Eulália Andrade.

 A vinheta na televisão apresentava um novo comercial. Ele lia o seu jornal diário, como quem não quer nada, como quem ignorava a voz grossa e rotineira que vinha daquele aparelho que lhe parecia ser tão irritante. Pernas cruzadas, como um verdadeiro gentleman, embora soubessem do seu verdadeiro "eu", que não era nenhum pouco gentleman e sim, um mesquinho, pão duro, rico. Tipico personagem Machadiano com um charuto na boca, mas diferente deles, era extremamente ignorante.
 Ao seu lado, na poltrona, uma mulher loura dos cabelos ondulados. Entediada. Bocejava enquanto tricotava alguma coisa e não desprendia seus olhos daquele aparelho irritante. Não era magrela como sua cadela que estava deitada ao seu lado e apreciava a boa culinaria francesa. Tudo o que vinha da França, para ela, era tudo de melhor! Pensamento brasileiro do século XIX, Europa é primeiro mundo. Vida européia num país cheio de negros, mestiços e indios e ela nem sabe pronunciar mademoiselle.
 Chegando em casa, está o filho. Responde ao ser chamado de Meneses. Era um pseudo intelectual que gozava da boa companhia das mulheres do final da rua. Ninguém sabe o nome delas mas elas sabiam quem era ele. Ele, que usava luvas de couro no verão, cartola preta e sapatos maiores do seus pés. Acreditava Meneses que era sua forma de poder, porém, diferente do bom homem João, não tinha os sapatos manchados.

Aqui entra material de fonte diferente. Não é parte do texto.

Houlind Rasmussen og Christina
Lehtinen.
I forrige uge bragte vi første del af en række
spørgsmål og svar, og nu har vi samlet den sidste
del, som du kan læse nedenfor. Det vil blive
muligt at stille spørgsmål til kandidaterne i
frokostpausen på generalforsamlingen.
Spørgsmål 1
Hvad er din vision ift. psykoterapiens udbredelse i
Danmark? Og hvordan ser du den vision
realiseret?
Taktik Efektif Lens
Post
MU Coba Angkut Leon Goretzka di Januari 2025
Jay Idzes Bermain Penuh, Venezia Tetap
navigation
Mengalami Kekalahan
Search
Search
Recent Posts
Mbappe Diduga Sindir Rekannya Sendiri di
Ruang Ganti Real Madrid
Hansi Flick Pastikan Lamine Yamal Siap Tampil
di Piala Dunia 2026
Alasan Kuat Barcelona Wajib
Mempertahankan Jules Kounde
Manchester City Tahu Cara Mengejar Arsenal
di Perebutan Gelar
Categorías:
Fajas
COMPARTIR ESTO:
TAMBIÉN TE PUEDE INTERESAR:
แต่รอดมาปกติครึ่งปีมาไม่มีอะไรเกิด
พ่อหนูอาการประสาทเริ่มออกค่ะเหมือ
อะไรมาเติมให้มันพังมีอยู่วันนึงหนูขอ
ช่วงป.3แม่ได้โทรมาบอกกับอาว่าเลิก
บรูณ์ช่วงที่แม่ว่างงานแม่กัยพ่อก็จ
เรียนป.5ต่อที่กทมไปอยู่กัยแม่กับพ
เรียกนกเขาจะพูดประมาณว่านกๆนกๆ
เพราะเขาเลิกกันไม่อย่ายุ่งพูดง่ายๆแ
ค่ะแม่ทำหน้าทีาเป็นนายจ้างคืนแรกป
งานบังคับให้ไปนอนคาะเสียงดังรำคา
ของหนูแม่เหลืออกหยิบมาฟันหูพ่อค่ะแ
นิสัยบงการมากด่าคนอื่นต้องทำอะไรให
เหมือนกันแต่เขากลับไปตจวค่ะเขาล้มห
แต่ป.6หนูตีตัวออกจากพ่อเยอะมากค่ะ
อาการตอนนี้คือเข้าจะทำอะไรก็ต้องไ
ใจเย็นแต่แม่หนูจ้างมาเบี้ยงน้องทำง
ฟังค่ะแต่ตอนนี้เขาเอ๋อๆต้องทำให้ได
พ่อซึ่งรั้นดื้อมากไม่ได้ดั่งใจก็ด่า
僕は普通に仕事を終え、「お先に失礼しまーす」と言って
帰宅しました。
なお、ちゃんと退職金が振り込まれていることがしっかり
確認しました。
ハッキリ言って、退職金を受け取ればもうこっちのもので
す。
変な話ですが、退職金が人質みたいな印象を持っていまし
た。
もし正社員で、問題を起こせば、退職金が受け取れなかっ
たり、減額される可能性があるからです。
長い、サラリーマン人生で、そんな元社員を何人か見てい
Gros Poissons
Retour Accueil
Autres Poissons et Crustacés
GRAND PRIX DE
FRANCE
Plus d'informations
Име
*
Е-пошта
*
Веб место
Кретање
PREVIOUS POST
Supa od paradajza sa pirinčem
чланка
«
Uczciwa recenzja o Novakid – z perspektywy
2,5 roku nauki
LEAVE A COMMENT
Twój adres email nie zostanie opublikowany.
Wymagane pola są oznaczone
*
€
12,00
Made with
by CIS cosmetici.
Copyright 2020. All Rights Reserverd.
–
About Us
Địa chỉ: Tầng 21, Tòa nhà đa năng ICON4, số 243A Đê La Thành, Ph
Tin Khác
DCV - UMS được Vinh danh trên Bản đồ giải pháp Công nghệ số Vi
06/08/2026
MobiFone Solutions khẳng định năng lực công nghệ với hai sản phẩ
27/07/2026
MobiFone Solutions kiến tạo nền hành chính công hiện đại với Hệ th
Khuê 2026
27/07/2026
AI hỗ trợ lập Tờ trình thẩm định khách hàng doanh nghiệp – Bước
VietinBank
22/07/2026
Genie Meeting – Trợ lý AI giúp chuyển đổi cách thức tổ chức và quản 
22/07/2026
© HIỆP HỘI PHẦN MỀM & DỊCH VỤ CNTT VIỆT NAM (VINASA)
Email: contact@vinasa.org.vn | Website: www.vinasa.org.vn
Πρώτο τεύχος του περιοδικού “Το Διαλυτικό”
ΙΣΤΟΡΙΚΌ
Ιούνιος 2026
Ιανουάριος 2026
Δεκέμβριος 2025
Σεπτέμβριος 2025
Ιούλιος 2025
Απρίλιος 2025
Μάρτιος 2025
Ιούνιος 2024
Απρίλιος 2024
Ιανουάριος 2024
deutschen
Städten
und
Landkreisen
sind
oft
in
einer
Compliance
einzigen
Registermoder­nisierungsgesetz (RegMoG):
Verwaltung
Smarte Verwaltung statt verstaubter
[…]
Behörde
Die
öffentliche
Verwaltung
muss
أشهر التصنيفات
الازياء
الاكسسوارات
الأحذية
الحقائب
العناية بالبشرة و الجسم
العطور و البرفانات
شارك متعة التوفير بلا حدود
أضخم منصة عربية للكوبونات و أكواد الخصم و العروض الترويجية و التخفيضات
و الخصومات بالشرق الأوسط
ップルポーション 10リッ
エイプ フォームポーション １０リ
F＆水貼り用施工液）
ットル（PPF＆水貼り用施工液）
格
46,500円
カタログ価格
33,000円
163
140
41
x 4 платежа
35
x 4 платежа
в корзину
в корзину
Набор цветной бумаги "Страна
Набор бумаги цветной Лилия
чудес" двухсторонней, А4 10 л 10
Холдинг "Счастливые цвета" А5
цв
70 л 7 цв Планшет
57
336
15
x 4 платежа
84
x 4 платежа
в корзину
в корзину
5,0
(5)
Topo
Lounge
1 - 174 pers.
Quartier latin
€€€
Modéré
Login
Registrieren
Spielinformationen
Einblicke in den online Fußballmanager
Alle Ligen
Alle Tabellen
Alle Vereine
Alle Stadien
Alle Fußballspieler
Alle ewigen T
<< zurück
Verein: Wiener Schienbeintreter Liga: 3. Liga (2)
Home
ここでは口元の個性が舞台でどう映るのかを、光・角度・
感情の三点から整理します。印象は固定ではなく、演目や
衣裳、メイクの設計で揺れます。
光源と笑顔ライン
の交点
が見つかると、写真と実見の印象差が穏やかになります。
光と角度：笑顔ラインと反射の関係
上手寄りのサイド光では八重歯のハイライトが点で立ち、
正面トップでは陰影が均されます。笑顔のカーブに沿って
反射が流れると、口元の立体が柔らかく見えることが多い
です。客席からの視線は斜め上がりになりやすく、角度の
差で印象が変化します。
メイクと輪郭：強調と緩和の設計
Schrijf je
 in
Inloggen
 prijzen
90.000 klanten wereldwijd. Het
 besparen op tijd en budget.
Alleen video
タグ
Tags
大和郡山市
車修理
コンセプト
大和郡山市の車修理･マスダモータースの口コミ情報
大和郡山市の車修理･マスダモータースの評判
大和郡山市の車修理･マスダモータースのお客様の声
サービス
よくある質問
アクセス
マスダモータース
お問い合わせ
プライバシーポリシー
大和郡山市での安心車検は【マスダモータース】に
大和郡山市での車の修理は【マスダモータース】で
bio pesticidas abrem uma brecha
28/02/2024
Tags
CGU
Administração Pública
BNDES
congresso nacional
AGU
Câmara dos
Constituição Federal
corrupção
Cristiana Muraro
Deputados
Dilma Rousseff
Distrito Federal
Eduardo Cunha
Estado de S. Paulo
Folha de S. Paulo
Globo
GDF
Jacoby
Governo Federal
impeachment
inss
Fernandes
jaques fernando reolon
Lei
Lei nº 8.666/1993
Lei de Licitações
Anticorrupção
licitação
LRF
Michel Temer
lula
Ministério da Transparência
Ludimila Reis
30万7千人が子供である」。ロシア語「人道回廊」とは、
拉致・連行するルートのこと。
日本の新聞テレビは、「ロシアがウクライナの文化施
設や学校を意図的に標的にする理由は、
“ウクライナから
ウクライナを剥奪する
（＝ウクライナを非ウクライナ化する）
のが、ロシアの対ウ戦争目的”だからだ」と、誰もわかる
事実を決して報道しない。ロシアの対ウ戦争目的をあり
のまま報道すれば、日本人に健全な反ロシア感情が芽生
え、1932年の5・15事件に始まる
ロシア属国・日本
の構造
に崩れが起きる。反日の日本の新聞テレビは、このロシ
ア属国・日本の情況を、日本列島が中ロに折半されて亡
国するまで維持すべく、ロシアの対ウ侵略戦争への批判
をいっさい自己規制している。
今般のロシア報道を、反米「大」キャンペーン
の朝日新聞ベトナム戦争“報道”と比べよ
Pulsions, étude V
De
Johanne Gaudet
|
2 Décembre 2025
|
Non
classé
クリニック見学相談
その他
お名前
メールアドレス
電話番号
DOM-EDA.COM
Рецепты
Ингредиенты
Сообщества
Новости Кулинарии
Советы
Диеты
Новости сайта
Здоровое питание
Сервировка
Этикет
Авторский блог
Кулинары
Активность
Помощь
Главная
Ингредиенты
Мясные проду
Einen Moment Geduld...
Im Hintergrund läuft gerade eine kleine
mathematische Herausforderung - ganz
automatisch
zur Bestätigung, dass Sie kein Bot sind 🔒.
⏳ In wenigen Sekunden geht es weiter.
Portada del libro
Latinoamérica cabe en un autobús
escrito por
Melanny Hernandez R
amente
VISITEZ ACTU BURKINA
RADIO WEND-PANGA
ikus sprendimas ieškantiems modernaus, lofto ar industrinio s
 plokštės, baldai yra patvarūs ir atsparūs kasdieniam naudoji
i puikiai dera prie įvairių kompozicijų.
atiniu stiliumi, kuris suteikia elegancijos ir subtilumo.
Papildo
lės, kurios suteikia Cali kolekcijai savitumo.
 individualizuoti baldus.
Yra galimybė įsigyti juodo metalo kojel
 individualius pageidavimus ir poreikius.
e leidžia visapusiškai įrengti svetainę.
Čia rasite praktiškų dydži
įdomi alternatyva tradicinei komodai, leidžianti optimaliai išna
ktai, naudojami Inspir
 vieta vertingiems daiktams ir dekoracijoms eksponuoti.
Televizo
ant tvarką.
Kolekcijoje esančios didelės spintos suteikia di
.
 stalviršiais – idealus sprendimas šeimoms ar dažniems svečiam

 Agora que citei João, vos digo quem é. João era o bom homem que cuidava da casa dos Meneses. João era quem aturava a santa ignorancia de seu patrão, cujo acreditava cegamente no que o padre pregava durante as missas de sabado a noite. João não era católico não, João era negro, João fazia parte dos brasileiros daquela época mas todos ignoravam João, porque ele não era católico e nem tinha olhos azuis e claro, vivia de sapatos marrons manchados.
 Alguns vizinhos acreditavam que o Dr. Meneses, pai do Meneses luvas-de-couro, gostava de literatura. Dr Meneses talvez fosse um intelectual de seu tempo, embora não tivesse com quem conversar, porque não tinha amigos. Quer dizer, tinha sim. Tinha Andrade. Andrade era o amigo que lhe visitava aos domingos. Bebiam muito e depois riam de tudo. Andrade era político e tinha um importante papel na sociedade carioca daquele tempo. Sabia de tudo, lutava por tudo e dividia com Meneses os seus charutos cubanos. Engraçado é que se davam bem, mesmo que a filha de Andrade seja uma frequentadora assídua da clínica do Dr Meneses.
 O pior é pensar que nem o Dr Meneses, nem o Meneses luvas-de-couro e muitos menos Andrade sabiam da verdade. Que Meneses e o Dr Meneses tinham algo bem em comum: Eulália Andrade e um filho de olhos verdes. Ou devo dizer, Meneses Andrade luvas-de-couro?